David Poole's Race with Destiny: The Year that Changed NASCAR envisions history from the present, submerging the reader in a multi-layered account of a dramatic year for the NASCAR Winston Cup circuit. The action-filled Hooters 500 race on November 12, 1992 eventually led to the points championship being won by Alan Kulwicki over Davey Allison and Bill Elliott. Poole's crafty and enjoyable read takes his audience not only through a gripping season finale, but also interestingly places the year as a turning point for the sport of stock car racing. Reading the book not only takes the reader on a season journey-it also compels the reader to think about the difficult project Poole faced as an author. Given the deaths of Allison and Kulwicki in 1992, Poole's primary sources are obviously not accounts from these racing legends, but other first-hand versions constructed through interviews with some of the sport's well-known staples, such as Larry McReynolds, Bill Davis, Ty Norris, Wayne Estes, Michael Kranefuss, Benny Parsons, Jim Hunter, Monte Dutton, and Deb Williams. Poole does an outstanding job recreating the past from the present by situating the reader as an inside spectator-the book allows readers to imaginatively glimpse the personal dramas facing the teams and drivers. By far, the most successful part of Poole's project is the writing itself, as he obviously gave thoughtful consideration to the process of reading-he allows the reader to comfortably envision and imagine what must have been going on in the minds of Kulwicki and Tom Roberts (Kulwicki's PR agent) as the season unfolded. Poole is a gifted storyteller, as he also provides remarkable accounts of several races over the year, and literally allows readers to imagine themselves "being there" listening to drivers' radios, conversations between crew chiefs and drivers, and press conferences throughout the year.This book is an excellent read-not only for the seasoned NASCAR fan, but those who are just entering the sport in search of historical background. As an anthropologist currently on tour with the NASCAR circuit, I have found this book to be one of my favorite reads this year, and see myself using it not only as a historical reference point, but for understanding how narratives of NASCAR can be successfully inscribed between the covers.

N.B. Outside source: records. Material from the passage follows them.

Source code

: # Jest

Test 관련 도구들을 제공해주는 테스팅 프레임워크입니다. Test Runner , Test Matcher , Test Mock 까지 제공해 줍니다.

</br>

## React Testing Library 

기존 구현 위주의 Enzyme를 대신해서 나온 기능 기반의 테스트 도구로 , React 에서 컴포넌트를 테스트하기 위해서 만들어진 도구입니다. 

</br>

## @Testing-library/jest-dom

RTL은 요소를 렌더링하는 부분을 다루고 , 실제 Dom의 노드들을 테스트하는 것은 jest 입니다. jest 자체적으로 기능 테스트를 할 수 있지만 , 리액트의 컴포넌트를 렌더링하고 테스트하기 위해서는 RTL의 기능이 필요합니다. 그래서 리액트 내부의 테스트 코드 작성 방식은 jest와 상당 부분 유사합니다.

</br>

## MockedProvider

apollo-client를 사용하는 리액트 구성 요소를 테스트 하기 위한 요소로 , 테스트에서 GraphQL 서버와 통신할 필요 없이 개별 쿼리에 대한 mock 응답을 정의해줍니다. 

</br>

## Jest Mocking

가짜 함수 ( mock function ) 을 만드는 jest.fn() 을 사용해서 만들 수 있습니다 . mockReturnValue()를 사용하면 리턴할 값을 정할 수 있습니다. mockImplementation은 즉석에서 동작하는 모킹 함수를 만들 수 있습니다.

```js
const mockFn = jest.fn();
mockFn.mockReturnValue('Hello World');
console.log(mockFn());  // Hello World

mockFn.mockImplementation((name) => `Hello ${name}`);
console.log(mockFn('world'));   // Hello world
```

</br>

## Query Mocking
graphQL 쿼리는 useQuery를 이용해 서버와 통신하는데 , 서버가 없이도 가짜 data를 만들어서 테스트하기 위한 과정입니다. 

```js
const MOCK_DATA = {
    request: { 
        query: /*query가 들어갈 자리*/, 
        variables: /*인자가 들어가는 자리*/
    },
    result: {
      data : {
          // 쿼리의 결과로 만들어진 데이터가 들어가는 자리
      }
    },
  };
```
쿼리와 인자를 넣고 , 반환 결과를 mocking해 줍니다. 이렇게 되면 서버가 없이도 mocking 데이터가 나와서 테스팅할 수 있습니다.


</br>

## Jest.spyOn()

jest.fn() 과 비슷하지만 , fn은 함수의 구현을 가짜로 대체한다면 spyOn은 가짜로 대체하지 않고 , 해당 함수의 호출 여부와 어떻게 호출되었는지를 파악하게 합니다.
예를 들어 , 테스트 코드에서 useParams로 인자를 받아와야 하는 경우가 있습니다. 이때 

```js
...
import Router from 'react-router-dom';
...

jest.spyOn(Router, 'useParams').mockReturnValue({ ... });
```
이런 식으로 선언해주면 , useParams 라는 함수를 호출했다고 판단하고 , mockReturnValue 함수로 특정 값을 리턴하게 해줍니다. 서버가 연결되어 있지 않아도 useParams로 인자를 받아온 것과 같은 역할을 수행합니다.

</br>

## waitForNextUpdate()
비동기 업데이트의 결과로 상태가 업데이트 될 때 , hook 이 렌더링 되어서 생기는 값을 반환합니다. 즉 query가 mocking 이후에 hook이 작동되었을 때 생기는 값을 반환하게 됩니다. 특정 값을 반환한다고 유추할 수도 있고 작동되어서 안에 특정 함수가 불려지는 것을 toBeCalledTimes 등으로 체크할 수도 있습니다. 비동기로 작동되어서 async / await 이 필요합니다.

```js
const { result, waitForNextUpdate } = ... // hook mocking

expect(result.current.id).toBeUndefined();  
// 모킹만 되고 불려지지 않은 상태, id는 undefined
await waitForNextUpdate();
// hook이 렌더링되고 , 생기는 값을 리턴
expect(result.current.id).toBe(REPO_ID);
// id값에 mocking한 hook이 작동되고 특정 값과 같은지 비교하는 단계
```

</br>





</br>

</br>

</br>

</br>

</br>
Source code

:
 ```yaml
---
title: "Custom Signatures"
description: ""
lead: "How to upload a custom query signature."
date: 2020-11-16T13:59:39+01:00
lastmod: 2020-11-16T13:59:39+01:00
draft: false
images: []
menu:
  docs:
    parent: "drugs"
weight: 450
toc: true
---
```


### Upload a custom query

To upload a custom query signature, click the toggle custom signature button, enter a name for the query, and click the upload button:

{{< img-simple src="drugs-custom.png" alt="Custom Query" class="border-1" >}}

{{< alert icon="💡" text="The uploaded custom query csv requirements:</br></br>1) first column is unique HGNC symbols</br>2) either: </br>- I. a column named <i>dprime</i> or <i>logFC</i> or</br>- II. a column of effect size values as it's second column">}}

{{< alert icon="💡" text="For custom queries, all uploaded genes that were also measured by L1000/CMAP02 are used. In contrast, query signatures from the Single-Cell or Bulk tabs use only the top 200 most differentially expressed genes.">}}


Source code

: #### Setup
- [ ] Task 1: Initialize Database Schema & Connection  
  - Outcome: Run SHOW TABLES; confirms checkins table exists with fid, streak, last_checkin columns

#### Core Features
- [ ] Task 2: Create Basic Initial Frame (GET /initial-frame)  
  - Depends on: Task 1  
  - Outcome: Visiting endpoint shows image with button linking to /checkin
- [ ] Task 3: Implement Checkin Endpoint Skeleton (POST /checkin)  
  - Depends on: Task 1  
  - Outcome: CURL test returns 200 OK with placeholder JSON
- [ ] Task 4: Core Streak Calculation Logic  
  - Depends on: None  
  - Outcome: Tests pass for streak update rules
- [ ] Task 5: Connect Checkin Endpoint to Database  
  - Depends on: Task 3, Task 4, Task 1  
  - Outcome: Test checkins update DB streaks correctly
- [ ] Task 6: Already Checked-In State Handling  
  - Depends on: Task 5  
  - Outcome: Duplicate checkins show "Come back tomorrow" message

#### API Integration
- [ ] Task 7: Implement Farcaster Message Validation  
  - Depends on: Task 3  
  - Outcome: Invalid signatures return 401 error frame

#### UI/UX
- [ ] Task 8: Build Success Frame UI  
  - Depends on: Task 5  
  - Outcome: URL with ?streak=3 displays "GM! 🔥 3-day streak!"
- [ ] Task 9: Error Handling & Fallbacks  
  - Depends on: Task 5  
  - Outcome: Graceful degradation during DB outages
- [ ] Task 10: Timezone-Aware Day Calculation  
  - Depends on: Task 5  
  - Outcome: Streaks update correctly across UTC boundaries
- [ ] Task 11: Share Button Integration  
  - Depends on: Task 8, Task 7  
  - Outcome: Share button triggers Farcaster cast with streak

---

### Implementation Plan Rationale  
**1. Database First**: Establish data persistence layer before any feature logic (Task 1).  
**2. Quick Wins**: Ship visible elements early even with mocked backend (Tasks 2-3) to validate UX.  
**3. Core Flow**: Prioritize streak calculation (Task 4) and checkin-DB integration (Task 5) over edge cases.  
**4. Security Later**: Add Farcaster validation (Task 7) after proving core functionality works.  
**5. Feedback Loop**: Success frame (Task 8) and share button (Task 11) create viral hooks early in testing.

NASCAR's changing of the guard

Evidently lost in the shuffle with Joe Menzer's "Wildest Ride" and Ed Hinton's "Daytona," Poole's less-celebrated but fine effort centers on the last race of the 1992 season at Atlanta, where Bill Elliott, Davey Allison, and Alan Kulwicki all had an excellent shot at the Winston Cup Championship and three other drivers were mathematically in the running. The race also marked Jeff Gordon's first Winston Cup appearance and Richard Petty's last, a true changing of the guard, as it developed. Poole does an excellent job at profiling the three drivers fighting for the title, particularly Kulwicki, the eventual title winner, who emerges as a driven outsider, a Yankee in a southern sport and an owner/driver in a period where multicar teams began to take over. Poole shows the difficulties Kulwicki faced handling the pressures of running a small team, as well as the budget problems and sponsor demands arising in all teams, the personality conflicts that arise in top-level racing, and the cameraderie that develops both within and among the racing teams as the caravan heads from track to track through the season. This book does a superb job of showing what NASCAR was like before the explosion of its popularity in the mid-nineties, and while it seems a little silly to be nostalgic for an era only ten years past, it's what you wind up feeling as you close this book. Of course it doesn't help that two of the principal drivers profiled died in separate aircraft accidents in 1993, and Poole speculates briefly about what NASCAR would have been like in the nineties, and who may have been deprived of a top-flight ride, had Allison and Kulwicki lived. A must for NASCAR fans.